START Passage provided
Must Rules Are Absolute
A course might satisfy all group criteria, but if it fails a single must rule, it is excluded. These define non-negotiable boundaries.

Rule Groups: Alternative Patterns#

Rule groups answer: “What are the different ways a course can meet my needs?”

A course might qualify through your major, your minor, or by being taught by a preferred instructor. Any single path is sufficient.

Between groups, OR logic applies. Within a group, AND logic applies.

Well-formed groups represent coherent selection criteria:

  • “My major courses” → Belongs to CS major
  • “My minor courses” → Belongs to DSD minor
  • “Trusted instructor” → Teacher contains “Milo”

Groups Are Independent
Each group evaluates independently. One group’s outcome doesn’t affect others. A course needs to satisfy only one group to qualify.

Filter Rules: Atomic Conditions#

Rules are the building blocks. Each asks a single yes/no question: “Does this attribute have this property?”

Every rule has three components:

  1. Field — What attribute are we examining? (Credits, Teacher, Period)
  2. Relation — How are we comparing? (Contains, Equals, Overlaps)
  3. Value — What are we comparing against? (“Milo”, 5, “Period II”)

Examples:

Text matching:

"Teacher contains Milo"
Course A: teacher = "Milo Orlich" → true ✓
Course B: teacher = "Jane Anderson" → false ✗

Temporal overlap:

"Period overlaps Period II 2024-25" (Oct 28 - Dec 13)
Course A: Oct 28 - Dec 13 → true ✓
Course B: Sep 9 - Oct 25 → false ✗ (ends before Period II starts)

Set membership:

"Belongs to CS major"
END Passage provided
START Dataset records
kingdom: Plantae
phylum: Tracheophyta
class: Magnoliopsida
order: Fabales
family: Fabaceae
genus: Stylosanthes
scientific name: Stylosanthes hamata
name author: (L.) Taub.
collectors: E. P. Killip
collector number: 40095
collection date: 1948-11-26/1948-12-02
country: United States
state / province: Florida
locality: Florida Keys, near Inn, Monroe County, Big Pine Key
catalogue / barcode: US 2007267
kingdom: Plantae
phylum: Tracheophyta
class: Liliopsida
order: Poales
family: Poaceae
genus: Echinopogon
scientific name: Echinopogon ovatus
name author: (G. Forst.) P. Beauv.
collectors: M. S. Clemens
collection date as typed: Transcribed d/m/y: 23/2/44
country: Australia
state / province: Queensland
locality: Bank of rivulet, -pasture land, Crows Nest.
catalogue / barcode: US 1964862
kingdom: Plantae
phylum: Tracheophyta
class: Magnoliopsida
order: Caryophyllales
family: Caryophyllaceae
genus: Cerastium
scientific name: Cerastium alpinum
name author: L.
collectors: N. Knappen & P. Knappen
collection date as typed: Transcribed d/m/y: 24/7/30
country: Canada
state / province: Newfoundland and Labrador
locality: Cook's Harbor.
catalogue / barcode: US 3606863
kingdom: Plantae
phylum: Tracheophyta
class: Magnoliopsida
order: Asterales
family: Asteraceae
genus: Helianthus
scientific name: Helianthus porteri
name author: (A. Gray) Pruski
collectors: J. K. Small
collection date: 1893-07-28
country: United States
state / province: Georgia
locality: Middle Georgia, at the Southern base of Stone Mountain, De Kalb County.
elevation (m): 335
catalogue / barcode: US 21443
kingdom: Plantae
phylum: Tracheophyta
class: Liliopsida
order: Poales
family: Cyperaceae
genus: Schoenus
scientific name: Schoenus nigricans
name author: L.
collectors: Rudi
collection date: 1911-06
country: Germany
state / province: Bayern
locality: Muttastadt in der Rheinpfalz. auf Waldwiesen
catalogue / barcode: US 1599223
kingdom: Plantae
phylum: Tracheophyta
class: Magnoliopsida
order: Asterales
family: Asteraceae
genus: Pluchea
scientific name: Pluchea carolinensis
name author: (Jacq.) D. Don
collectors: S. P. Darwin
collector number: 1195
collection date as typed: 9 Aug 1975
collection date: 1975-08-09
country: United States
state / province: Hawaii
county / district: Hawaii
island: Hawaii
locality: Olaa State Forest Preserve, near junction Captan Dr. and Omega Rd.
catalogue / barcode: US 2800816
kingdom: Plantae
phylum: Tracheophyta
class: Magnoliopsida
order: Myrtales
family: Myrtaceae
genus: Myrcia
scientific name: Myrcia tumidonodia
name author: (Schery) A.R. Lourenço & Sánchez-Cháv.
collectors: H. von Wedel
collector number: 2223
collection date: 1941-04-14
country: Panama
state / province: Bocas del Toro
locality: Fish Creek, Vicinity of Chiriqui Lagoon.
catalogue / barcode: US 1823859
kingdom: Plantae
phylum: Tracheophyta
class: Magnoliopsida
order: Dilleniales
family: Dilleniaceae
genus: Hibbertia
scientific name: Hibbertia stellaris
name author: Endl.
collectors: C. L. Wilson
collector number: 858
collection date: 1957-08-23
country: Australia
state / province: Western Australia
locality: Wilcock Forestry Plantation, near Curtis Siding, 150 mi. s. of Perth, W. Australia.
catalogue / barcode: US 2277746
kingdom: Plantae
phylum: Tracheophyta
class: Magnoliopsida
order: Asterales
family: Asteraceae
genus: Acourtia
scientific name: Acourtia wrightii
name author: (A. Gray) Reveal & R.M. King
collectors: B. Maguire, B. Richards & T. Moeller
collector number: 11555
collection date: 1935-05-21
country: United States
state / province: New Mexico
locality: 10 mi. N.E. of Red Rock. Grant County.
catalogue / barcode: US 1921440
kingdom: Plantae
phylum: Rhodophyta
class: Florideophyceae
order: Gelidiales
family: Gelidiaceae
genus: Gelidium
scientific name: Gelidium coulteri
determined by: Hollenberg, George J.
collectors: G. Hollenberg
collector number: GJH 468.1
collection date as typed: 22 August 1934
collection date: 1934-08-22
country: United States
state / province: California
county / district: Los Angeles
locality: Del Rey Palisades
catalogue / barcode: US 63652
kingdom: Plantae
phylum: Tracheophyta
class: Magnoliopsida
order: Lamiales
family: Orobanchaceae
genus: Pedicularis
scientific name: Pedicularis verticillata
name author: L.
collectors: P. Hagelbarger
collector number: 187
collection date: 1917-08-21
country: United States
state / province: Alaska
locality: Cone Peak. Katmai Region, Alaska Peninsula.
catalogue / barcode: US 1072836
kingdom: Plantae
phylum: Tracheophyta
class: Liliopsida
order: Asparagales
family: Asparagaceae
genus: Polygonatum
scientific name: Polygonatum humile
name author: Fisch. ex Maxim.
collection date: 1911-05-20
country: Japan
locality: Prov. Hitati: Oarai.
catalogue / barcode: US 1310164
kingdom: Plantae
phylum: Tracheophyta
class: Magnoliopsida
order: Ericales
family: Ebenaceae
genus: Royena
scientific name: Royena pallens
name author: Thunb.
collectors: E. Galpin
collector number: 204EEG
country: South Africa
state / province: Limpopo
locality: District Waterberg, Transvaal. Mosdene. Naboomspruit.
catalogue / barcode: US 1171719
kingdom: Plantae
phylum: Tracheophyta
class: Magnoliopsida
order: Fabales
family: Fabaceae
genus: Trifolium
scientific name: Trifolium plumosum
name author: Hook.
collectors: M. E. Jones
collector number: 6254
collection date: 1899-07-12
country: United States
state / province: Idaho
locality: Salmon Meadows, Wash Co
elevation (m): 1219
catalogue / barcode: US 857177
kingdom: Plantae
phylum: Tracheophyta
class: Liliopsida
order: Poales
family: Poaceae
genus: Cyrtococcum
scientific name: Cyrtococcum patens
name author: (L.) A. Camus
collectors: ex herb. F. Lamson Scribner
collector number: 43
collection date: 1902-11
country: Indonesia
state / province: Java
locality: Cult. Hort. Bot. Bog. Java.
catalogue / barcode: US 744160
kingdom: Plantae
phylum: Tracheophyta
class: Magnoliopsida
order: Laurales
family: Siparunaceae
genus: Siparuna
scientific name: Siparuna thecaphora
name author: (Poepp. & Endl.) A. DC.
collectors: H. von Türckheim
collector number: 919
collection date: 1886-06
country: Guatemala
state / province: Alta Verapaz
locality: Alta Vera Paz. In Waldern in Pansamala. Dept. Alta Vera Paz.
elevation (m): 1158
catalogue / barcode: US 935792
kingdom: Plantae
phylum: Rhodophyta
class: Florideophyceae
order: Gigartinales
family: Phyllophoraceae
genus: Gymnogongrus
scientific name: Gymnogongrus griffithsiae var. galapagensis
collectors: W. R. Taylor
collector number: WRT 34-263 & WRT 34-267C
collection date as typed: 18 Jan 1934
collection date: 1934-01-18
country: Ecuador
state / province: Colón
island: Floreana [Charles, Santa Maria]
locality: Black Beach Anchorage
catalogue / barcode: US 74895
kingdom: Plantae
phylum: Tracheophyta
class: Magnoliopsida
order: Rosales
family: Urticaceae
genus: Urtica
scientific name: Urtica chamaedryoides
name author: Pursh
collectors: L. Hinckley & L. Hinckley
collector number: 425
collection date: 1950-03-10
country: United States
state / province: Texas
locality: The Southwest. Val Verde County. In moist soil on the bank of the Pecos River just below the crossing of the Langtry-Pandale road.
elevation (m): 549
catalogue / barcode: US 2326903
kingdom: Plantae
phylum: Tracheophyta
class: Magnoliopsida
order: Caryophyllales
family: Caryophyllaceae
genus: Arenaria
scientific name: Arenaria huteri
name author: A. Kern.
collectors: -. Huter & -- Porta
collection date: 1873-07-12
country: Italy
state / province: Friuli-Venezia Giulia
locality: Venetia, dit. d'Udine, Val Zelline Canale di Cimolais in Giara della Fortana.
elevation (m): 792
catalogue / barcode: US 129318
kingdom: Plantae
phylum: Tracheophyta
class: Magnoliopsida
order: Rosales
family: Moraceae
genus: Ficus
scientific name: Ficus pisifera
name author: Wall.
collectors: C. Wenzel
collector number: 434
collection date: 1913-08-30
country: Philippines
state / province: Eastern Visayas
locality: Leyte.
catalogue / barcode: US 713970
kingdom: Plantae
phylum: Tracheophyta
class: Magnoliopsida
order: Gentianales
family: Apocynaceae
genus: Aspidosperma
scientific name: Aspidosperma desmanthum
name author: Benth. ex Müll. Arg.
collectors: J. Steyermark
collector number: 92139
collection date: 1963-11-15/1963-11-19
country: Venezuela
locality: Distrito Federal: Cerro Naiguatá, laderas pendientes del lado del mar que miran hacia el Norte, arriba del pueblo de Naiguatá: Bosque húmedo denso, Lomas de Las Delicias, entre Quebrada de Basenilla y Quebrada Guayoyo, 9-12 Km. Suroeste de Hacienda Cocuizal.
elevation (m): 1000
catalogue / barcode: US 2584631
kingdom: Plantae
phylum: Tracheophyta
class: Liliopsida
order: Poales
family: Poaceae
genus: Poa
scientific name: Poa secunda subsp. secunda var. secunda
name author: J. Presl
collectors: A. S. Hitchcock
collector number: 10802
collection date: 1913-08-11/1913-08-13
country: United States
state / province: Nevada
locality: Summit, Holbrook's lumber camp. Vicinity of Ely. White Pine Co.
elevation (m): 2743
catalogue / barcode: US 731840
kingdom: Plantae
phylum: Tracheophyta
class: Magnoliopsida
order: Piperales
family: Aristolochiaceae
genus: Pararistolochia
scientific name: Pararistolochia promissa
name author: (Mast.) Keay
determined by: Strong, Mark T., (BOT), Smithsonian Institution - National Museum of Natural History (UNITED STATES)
END Dataset records
• Brief A:
Answer these questions from the passage on course filter rules:
(i) What happens to a course that satisfies all group criteria but fails a single must rule?
(ii) Which logic applies between rule groups, and which applies within a group?
(iii) What are the three components of every filter rule?
• Brief B: Proceed with the passage on course filter rules, picking up after its final line.
The listing stands apart from the passage on course filter rules.

• Reply A:
(i) It is excluded.
(ii) OR logic applies between groups; AND logic applies within a group.
(iii) Field, Relation, and Value.

• Reply B:
Course A: curricula = ["CS major", "Math minor"] → true ✓
Course B: curricula = ["DSD major"] → false ✗

How Evaluation Works#

To understand how filtering actually produces results, let’s walk through the three-stage process:

  1. Stage 1: Universal Screening#

    Every course is tested against must rules. Any failure results in immediate exclusion.

  2. Stage 2: Group Matching#

    Courses that passed Stage 1 are evaluated against rule groups. A course qualifies if any single group matches.

  3. Stage 3: Result Collection#

    All qualifying courses are collected and returned.

Evaluation Example#

Query:

Must Rules:
  - Period overlaps "Period II 2024-25"
  - Enrollment is open (assume today is 2024-10-01)

Groups:
  Group 1: Belongs to "CS major"
  Group 2: Belongs to "DSD minor"
  Group 3: Teacher contains "Milo"

Course A - “Introduction to Programming”#

Period: Oct 28 - Dec 13 (Period II) ✓
Enrollment closes: 2024-10-15 ✓
Curricula: [CS major, Math minor]
Teacher: Anderson

Result: ✓ INCLUDED — Passes both must rules, matches Group 1 (CS major).

Course B - “Data Structures”#

Period: Sep 9 - Oct 25 (Period I) ✗
Enrollment closes: 2024-10-15 ✓
Curricula: [CS major, DSD minor]
Teacher: Milo

Result: ✗ EXCLUDED — Fails the Period II must rule. Even though it would match all three groups, must rules are evaluated first and are non-negotiable.

Must Rules Trump Everything
Course B would satisfy all three group criteria, but fails the Period must rule and is therefore excluded.

Course C - “Linear Algebra”#

Period: Oct 28 - Dec 13 (Period II) ✓
Enrollment closes: 2024-10-15 ✓
Curricula: [Math major]
Teacher: Milo

Result: ✓ INCLUDED — Passes both must rules. Doesn’t satisfy Groups 1-2 (not CS or DSD), but matches Group 3 (taught by Milo).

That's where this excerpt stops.